About the author
American legal scholar (b. 1954), professor at Harvard Law School and the most-cited legal scholar in the United States. A co-author of Nudge and former Obama administration regulatory official, Sunstein writes across constitutional law, behavioural economics, and democratic theory; #Republic is his influential study of the internet and self-government.
Synopsis
Updating his earlier Republic.com, Sunstein argues that democratic deliberation requires two conditions a personalized internet undermines: shared experiences that bind a public, and exposure to materials one would not have chosen. He shows how self-sorting and algorithmic filtering fuel group polarization and the spread of falsehoods, and proposes design and civic remedies to rebuild common ground and serendipitous encounter.
Core passage idea
Paraphrase · Modern copyrighted workSunstein argues that self-government depends on citizens sharing common experiences and encountering ideas they did not choose — and that personalized media, by letting people wall themselves into echo chambers, corrodes both.

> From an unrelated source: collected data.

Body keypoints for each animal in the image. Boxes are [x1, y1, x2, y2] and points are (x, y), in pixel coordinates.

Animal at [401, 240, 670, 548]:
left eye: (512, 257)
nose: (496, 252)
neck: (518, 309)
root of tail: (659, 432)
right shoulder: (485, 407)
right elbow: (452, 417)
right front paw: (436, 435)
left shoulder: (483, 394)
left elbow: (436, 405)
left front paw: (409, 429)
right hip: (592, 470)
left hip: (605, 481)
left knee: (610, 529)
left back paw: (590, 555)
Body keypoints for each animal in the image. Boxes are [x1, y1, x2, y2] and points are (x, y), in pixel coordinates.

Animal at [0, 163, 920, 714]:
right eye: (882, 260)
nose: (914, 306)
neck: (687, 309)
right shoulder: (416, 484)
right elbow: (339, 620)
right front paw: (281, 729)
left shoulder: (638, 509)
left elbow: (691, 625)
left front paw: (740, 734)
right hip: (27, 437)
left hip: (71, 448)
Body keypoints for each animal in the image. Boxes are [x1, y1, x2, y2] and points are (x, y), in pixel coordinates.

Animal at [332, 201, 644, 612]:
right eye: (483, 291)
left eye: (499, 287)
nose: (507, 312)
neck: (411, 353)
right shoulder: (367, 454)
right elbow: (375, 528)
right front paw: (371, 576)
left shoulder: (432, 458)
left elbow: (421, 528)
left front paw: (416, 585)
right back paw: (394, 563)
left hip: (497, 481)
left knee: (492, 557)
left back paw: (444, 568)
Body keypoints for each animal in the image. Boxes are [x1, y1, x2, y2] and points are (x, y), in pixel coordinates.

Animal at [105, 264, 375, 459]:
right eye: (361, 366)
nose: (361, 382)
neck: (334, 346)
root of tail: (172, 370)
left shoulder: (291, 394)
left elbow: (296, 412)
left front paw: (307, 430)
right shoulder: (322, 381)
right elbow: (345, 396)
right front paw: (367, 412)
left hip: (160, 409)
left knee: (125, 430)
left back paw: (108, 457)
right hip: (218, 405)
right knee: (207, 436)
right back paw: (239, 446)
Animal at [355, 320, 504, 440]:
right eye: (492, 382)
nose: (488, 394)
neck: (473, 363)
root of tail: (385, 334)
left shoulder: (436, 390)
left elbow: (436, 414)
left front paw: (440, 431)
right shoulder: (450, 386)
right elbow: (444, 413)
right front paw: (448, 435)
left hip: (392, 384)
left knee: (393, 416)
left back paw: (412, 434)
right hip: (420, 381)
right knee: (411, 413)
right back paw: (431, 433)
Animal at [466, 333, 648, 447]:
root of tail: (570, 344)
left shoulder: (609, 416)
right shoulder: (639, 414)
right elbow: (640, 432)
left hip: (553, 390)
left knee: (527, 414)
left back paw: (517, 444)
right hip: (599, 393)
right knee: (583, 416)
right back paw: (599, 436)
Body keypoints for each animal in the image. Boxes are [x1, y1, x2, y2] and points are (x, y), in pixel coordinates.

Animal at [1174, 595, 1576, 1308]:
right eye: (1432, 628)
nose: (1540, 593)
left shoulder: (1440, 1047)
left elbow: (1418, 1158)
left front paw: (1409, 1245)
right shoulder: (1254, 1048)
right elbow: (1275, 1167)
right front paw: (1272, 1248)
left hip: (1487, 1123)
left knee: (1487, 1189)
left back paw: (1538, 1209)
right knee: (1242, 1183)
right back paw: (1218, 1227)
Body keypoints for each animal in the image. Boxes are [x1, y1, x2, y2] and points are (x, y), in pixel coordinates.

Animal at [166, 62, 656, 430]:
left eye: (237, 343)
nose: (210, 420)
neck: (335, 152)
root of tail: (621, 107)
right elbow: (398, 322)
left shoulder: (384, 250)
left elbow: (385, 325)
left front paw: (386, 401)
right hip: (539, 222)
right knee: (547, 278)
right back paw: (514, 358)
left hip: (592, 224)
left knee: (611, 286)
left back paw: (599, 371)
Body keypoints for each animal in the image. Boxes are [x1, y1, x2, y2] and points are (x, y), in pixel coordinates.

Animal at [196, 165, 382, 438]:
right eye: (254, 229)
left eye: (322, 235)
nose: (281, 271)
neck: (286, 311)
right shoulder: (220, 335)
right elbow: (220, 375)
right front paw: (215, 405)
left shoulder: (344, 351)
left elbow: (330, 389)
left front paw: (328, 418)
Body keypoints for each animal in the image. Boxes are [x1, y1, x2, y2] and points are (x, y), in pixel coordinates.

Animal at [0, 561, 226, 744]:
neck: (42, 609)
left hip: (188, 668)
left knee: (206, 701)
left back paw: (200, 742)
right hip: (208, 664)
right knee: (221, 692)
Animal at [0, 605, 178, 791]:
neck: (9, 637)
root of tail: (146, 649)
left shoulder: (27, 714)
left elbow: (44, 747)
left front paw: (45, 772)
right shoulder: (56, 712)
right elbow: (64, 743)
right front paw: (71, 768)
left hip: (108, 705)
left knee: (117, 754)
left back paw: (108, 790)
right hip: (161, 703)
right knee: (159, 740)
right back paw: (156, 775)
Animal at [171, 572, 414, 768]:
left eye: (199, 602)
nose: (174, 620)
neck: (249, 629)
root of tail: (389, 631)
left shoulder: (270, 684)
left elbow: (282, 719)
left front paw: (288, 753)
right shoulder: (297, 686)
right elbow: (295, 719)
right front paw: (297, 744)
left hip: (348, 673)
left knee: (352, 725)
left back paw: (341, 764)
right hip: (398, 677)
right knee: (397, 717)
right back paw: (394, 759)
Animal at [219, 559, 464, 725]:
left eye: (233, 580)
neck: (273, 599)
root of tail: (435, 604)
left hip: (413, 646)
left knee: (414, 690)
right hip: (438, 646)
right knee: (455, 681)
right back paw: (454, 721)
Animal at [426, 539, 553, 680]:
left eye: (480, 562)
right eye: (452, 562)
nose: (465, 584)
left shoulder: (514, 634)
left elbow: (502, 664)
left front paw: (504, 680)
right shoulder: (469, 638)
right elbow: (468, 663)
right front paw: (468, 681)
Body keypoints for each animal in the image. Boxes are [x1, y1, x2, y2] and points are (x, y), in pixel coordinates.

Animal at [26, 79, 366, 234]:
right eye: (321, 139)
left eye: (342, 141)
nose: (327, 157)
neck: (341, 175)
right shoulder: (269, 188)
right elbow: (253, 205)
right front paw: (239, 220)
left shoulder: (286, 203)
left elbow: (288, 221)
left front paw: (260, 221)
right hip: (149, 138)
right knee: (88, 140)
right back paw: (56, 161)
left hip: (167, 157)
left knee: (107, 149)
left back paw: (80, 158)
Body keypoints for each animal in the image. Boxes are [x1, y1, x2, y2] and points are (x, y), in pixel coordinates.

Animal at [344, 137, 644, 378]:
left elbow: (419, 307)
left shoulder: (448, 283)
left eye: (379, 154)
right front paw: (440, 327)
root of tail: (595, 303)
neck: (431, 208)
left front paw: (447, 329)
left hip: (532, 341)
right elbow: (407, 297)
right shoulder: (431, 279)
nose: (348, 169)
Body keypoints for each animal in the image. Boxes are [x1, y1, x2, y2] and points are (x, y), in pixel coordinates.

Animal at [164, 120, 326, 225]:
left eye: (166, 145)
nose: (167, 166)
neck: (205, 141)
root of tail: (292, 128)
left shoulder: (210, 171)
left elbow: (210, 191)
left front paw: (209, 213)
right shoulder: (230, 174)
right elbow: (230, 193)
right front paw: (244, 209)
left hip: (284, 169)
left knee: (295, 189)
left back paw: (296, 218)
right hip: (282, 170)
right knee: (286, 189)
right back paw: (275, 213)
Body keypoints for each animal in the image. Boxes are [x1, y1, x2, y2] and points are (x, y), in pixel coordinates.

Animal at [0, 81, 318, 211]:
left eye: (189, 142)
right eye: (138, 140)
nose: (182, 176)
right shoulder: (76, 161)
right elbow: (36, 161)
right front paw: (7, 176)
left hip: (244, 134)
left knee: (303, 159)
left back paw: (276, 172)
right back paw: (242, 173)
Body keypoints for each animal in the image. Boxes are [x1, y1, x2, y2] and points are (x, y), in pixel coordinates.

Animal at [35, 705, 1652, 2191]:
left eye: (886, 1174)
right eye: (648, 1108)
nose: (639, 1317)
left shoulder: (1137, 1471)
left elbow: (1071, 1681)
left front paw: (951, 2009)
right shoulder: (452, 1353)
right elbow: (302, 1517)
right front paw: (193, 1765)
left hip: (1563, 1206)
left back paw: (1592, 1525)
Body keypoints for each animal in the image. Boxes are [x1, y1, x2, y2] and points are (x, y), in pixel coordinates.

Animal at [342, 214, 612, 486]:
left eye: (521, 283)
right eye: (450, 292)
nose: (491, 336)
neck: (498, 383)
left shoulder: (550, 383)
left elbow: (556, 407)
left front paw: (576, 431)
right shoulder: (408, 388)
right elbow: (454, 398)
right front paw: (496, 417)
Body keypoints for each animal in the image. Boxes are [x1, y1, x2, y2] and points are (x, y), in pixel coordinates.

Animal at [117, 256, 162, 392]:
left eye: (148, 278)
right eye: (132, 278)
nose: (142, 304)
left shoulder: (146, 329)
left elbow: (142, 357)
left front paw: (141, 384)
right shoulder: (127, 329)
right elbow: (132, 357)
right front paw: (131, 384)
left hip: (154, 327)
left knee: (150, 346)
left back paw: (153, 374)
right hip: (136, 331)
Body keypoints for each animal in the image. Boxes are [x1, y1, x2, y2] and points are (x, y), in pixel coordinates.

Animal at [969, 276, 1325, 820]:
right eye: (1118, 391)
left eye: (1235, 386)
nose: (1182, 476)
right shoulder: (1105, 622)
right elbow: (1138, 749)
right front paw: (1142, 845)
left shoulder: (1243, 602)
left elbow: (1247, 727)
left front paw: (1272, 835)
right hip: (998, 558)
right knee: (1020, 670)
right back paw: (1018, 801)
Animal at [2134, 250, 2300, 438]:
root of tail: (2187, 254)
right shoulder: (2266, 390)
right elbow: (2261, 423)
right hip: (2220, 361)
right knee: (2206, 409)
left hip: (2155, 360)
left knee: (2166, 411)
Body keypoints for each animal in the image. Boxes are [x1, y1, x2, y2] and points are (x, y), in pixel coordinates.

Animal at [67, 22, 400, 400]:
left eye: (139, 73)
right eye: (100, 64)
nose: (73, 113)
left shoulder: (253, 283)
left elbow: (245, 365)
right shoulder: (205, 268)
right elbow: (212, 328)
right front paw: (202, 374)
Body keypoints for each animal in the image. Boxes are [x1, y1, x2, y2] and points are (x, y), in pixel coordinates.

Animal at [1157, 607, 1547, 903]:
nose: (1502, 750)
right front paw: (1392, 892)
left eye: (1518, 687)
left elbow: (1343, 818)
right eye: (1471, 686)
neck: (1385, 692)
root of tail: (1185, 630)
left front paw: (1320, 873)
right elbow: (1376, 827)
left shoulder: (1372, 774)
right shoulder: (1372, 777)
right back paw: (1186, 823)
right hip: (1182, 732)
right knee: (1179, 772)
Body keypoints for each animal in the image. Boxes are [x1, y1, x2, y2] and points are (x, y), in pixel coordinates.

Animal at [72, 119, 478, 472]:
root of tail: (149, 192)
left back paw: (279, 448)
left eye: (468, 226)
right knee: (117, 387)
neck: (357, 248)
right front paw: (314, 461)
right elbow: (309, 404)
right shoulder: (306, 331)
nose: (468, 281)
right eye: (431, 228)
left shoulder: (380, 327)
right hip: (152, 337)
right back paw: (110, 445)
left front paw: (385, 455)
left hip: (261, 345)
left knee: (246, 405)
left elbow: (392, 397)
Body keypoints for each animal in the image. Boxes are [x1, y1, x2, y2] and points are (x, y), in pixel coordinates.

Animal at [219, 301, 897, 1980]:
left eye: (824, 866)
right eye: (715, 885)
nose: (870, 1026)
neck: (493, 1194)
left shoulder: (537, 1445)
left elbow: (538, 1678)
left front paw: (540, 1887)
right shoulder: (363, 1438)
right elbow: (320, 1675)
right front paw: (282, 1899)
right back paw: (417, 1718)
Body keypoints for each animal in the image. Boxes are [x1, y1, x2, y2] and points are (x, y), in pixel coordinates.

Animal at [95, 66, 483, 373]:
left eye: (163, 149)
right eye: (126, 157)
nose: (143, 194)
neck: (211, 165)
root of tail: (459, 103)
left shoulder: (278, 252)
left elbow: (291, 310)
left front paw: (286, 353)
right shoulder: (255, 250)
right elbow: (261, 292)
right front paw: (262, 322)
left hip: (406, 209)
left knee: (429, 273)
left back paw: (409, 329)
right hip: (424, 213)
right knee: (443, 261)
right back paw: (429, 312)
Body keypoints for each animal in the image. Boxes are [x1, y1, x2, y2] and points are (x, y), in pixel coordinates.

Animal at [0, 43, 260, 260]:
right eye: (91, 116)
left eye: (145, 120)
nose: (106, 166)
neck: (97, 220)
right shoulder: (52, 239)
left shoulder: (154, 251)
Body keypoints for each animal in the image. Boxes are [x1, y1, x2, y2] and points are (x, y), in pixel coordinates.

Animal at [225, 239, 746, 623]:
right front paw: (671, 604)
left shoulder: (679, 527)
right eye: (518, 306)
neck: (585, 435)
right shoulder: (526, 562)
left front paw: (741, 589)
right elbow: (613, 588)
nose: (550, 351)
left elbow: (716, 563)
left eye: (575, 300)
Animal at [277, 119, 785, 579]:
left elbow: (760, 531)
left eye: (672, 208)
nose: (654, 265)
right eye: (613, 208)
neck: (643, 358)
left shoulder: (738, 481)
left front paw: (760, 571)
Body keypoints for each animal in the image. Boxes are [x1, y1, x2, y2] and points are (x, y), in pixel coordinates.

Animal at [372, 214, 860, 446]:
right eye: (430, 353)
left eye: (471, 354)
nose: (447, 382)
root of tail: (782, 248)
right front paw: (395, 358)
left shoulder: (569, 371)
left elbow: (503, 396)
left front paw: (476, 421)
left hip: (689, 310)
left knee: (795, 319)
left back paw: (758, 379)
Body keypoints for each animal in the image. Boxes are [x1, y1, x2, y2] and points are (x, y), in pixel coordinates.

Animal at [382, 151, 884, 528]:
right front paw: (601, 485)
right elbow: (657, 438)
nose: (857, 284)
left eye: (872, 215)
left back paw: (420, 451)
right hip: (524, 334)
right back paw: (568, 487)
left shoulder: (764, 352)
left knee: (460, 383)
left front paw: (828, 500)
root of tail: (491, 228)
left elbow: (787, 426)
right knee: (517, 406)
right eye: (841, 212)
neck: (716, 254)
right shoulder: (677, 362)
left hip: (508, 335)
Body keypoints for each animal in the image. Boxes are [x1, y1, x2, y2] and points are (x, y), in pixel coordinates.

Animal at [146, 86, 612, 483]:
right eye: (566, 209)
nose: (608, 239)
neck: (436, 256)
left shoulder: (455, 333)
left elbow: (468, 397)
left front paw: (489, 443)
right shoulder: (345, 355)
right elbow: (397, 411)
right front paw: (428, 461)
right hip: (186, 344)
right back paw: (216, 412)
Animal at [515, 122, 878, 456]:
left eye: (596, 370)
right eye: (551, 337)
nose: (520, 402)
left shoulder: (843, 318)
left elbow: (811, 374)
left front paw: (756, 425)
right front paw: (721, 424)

By tying democracy's health to shared experience and unchosen exposure, Sunstein reframes the personalized internet as a civic problem, not just a convenience. The echo-chamber thesis became central to debates over polarization, misinformation, and platform design.
To avoid a bubble
Pair with researchers who argue the empirical evidence for online 'echo chambers' is weaker than feared and that social media also exposes people to more diverse views, and with free-speech advocates wary of Sunstein's gestures toward curation.
Reading note
Read it as the key statement of the echo-chamber worry, alongside its empirical critics and the broader media-and-democracy tradition (Lippmann, Postman).
Best paired with
Walter Lippmann, Public Opinion; Neil Postman, Amusing Ourselves to Death.